I hit the water hard, and down I shot. Deep and black it was. Funny, that I am not sure whether I remember more the plunge or the waving arms and muffled shouts of my friend Betty and her family as I popped back to the surface. A tender middle “schooler,” I had jumped into ninety-foot-plus water and had forgotten my life preserver. And, I was allowed to vacation only if I promised to always wear a life belt. My plunge into education of technological skills was no less frightening. The familiar is easier, comfortable, and the drop into 21st century skills learning feels dark and deep, yet every day I succeed is exhilarating and empowering. An older worker confounded? Not me (Tapscott & Williams, 2007). I have learned that as technologies transform the world, I have new strength and stick-to-itiveness to transform my classroom.

            The first memory of a change in perspective is while sitting on my porch reading the preface to Will Richardson’s Blogs, Wikis, Podcasts.. . .   My attitude of “let’s get this over with” quickly turned to allure, and my poor husband had to listen as I called through the window every fact and fascinating morsel. The teaching and learning process, I have always believed should be student-centered, yet that is not to say I have always practiced. Truthfully, I have probably spent more time wondering how to involve students in their own learning than actually doing it. Now the knowledge that teachers should embrace the millennials’ ways instead of being afraid of them is the best kind of knowledge: empowering. Through this course, the tools of technology have been “demystified” for me, and I am now practicing with “better tools” (Thornburg, 2008) and allowing my “Digital Natives” (Prensky, 2001) to use their natural attributes. I am also empowered with my new “smarts,” one of Kottler, Zehm, and Kottler’s (2005) attributes of a great teacher, which is needed to gain today’s students’ respect and attention.

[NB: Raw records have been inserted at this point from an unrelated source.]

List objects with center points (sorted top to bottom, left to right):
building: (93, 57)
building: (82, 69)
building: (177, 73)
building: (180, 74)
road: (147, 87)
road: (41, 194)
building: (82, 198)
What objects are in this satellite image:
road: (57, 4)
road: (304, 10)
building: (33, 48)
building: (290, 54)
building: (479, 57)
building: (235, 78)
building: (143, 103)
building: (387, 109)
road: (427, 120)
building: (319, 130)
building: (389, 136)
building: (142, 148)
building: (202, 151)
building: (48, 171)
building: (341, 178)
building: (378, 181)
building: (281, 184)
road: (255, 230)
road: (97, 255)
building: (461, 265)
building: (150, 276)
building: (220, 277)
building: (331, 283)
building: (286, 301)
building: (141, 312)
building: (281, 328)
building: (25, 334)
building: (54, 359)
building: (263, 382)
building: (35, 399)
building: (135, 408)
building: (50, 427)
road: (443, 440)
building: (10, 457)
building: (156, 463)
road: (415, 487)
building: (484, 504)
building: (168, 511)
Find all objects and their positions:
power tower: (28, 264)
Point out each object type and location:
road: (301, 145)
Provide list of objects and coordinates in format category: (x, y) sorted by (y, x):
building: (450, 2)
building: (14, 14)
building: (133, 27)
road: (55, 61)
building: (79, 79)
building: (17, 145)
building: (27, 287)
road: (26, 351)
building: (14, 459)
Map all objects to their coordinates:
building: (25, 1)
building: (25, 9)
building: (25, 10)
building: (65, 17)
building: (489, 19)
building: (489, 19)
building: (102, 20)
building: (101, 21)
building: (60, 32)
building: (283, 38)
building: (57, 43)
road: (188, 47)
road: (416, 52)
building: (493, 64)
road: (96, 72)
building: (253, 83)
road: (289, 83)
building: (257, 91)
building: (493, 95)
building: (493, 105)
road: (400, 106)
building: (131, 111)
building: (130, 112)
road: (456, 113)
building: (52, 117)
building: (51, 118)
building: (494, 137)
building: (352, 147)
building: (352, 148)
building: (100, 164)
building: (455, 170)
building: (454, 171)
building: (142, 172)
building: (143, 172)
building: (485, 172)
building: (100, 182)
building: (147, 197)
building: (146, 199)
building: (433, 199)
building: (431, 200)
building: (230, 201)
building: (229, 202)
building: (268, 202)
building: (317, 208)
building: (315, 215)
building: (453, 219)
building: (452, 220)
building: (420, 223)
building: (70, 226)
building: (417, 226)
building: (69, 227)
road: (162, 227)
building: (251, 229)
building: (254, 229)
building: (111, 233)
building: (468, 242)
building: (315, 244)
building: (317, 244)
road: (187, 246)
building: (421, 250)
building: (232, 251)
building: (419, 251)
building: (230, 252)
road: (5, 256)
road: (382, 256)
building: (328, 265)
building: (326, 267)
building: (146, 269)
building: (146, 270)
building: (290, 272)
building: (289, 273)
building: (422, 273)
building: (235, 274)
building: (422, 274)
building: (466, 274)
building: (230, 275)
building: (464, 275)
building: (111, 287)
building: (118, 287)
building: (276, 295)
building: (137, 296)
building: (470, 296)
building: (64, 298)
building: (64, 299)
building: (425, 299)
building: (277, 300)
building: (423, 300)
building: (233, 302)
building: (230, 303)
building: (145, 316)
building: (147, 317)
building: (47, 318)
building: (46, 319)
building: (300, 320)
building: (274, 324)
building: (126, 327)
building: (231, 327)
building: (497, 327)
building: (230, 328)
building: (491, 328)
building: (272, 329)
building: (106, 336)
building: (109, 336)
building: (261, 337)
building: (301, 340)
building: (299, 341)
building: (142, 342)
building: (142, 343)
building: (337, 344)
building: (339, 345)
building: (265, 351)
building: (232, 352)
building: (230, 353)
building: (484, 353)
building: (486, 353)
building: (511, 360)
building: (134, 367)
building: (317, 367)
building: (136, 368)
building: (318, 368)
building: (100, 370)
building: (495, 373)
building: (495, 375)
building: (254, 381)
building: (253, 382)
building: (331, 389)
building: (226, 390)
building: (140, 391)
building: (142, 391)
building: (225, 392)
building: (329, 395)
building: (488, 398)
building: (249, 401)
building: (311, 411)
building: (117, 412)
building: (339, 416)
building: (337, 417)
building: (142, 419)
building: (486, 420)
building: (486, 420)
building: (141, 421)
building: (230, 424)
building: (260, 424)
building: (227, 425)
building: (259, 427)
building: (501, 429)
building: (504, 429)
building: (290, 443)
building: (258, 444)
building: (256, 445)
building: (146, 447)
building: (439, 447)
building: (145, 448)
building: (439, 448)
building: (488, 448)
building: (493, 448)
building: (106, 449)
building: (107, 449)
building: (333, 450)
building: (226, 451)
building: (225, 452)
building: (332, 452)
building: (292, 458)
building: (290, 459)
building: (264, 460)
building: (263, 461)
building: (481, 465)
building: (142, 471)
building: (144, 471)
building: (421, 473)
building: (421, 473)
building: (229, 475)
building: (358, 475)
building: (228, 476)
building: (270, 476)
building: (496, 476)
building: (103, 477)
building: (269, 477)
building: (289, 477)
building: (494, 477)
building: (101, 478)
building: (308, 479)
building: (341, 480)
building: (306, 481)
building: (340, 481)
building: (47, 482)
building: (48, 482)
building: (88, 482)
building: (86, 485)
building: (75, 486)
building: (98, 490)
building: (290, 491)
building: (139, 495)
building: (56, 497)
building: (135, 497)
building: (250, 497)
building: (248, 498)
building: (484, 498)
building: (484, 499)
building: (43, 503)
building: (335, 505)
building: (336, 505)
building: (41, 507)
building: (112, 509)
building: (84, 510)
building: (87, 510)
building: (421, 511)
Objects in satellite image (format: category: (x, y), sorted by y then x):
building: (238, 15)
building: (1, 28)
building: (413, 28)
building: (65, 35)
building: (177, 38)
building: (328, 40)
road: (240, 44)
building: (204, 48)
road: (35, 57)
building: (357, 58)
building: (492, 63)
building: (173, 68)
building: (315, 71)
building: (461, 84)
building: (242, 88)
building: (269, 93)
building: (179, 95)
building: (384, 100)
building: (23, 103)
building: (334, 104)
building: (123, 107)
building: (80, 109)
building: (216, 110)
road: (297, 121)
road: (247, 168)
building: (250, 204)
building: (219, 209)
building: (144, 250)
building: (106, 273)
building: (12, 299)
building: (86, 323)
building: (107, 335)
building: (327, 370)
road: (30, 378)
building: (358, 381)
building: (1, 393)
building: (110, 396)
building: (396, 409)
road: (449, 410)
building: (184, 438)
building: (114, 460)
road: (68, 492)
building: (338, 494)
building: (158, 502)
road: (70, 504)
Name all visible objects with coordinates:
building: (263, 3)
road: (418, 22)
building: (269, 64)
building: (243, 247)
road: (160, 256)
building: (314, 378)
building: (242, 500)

            My new knowledge and skills have already enabled me to create a yearbook wiki, which promotes communication, collaboration, staff-sufficiency, and excitement, so my first long-term goal is to also create and employ the use of blog, reader, and podcast sites to “set the stage,” research, and minimize lectures in my classroom respectively.   

            My second long-term goal is to educate colleagues, administration, and possibly the district regarding the need for education about appropriate and skilled use of the Internet. After just one successful week using our yearbook wiki, the county Internet filter blocked its use. The students were disappointed, frustrated, and slightly angry that such a simple and comfortable way to communicate and facilitate ad sales would be deemed inappropriate. I thought of Richardson’s blog: “Don’t, Don’t, Don’t vs. Do, Do, Do” where he remarks how “stiff policies [speak] volumes” about what educators do not “teach” in terms of the Internet (2009). We label movies and television for appropriateness and then “bury our heads” when it comes to appropriate use of the Internet. I feel confused. Student-centered learning in the 21st century involves “online reading comprehension and learning skills” says Miners & Pascopella (Oct. 2007), and I, like Prensky (2001), believe that unless we want to let the “Digital Natives” teach themselves, “we had better confront the issue.” And confront the issue I will, I have begun with my students, will work through colleagues, administration, and follow with elected board officials if necessary. I have long been wondering what is wrong in our classrooms, and now that I know and understand 21st century skills, I plan to “do something different” (Thornburg, 2008).